Source records START
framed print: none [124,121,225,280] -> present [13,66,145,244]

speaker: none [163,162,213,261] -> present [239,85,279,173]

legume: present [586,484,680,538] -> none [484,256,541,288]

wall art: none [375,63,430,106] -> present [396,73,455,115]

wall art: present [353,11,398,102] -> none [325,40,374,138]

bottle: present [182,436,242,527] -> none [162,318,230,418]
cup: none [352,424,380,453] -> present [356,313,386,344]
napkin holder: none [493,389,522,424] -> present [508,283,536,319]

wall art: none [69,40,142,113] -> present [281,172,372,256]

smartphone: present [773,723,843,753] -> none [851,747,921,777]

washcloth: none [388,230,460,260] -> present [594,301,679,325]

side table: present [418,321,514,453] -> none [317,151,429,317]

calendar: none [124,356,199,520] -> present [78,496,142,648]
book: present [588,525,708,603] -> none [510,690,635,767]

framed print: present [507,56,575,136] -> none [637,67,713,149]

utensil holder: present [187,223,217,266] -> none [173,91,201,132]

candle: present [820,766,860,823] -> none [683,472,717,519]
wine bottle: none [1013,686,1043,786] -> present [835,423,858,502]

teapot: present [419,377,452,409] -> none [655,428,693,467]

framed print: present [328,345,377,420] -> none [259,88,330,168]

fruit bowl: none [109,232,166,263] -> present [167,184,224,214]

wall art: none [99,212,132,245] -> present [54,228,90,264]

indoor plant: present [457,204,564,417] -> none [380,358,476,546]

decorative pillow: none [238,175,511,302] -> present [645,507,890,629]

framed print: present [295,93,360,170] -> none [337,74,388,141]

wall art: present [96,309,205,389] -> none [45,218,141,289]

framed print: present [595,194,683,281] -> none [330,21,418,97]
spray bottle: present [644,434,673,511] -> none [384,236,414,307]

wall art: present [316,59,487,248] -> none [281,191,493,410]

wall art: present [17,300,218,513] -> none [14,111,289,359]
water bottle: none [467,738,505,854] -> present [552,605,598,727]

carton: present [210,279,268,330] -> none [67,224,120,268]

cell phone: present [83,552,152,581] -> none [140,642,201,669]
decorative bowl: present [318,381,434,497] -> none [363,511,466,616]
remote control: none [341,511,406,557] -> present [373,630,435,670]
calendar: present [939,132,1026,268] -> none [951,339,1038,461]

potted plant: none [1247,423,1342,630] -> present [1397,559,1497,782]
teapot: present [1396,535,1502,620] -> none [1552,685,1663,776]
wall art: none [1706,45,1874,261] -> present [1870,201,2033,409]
Source records END
*About this exercise*.
Please copy all lines of the listing in which the string "decorative" occurs.

*Task result*.
decorative pillow: none [238,175,511,302] -> present [645,507,890,629]
decorative bowl: present [318,381,434,497] -> none [363,511,466,616]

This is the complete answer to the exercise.